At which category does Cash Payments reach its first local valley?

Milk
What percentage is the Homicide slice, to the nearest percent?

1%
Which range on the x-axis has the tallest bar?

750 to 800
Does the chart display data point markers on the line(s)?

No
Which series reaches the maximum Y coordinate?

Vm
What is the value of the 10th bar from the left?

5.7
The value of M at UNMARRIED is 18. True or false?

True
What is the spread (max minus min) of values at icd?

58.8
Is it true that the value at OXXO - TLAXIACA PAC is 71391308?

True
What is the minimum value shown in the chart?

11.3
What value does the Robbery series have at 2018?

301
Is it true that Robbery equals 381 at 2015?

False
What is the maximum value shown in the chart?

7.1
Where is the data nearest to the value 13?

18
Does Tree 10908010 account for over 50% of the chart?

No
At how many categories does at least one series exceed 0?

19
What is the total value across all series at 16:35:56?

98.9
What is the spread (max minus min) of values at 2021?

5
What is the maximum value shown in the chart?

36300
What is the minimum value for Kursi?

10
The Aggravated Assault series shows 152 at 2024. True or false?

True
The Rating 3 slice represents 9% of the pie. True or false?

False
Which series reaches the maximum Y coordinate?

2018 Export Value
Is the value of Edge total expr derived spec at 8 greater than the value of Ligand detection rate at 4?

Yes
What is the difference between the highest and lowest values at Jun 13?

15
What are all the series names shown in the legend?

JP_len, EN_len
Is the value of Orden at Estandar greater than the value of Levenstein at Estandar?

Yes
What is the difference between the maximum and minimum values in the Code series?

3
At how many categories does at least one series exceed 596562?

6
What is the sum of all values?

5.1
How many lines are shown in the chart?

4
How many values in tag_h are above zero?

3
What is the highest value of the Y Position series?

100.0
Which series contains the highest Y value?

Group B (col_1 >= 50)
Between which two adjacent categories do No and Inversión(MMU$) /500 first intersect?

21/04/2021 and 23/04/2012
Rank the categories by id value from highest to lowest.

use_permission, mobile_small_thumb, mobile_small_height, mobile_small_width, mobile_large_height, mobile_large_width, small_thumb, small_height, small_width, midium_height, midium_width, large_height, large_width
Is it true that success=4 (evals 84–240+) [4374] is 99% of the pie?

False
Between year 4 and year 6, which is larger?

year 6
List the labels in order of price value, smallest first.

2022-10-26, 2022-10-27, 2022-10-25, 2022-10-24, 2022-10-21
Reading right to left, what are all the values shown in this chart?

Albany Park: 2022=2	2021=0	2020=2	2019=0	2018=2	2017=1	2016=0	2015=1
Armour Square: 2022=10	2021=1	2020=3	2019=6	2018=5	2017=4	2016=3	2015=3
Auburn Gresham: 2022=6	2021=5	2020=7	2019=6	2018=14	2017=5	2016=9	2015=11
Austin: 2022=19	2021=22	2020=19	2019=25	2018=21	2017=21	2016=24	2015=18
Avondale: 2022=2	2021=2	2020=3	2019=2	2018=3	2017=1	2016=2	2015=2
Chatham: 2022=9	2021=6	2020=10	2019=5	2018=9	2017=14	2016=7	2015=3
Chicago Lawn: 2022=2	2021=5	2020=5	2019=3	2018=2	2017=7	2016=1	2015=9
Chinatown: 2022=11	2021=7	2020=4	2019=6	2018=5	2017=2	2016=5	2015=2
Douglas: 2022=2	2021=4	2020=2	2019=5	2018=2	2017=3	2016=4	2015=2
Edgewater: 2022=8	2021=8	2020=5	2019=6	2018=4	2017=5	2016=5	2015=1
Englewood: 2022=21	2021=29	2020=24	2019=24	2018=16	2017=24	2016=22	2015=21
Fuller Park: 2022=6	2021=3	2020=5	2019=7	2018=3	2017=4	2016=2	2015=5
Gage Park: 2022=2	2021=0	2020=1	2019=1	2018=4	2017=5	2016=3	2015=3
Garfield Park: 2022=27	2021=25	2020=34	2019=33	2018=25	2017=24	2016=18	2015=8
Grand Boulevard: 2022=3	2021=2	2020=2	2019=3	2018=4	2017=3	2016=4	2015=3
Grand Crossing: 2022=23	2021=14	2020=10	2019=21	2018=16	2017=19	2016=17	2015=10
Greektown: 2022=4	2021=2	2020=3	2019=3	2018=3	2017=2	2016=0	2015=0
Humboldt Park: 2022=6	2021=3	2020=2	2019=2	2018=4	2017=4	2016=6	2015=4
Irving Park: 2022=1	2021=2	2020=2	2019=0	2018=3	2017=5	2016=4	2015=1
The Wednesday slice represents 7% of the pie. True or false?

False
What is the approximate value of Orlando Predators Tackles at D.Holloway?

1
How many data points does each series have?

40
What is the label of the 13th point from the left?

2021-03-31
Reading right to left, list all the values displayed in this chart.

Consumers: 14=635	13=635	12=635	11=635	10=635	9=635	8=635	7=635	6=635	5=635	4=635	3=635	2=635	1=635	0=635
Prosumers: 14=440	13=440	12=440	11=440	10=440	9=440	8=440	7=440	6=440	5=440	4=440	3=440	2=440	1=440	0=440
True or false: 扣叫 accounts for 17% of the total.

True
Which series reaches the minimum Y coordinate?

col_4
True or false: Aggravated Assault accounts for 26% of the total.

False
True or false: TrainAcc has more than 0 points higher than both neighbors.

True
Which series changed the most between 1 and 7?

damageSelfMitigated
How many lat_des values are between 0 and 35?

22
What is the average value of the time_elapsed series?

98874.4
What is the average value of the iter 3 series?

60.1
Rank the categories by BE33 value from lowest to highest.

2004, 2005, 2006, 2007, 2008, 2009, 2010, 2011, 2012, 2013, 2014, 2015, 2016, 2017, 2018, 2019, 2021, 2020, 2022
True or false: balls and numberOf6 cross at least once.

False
-=-=-
Brief: Please count the lines in the rows above that contain the string "first", treating uppercase and lowercase as different, and reply with only that number.

Task result: 3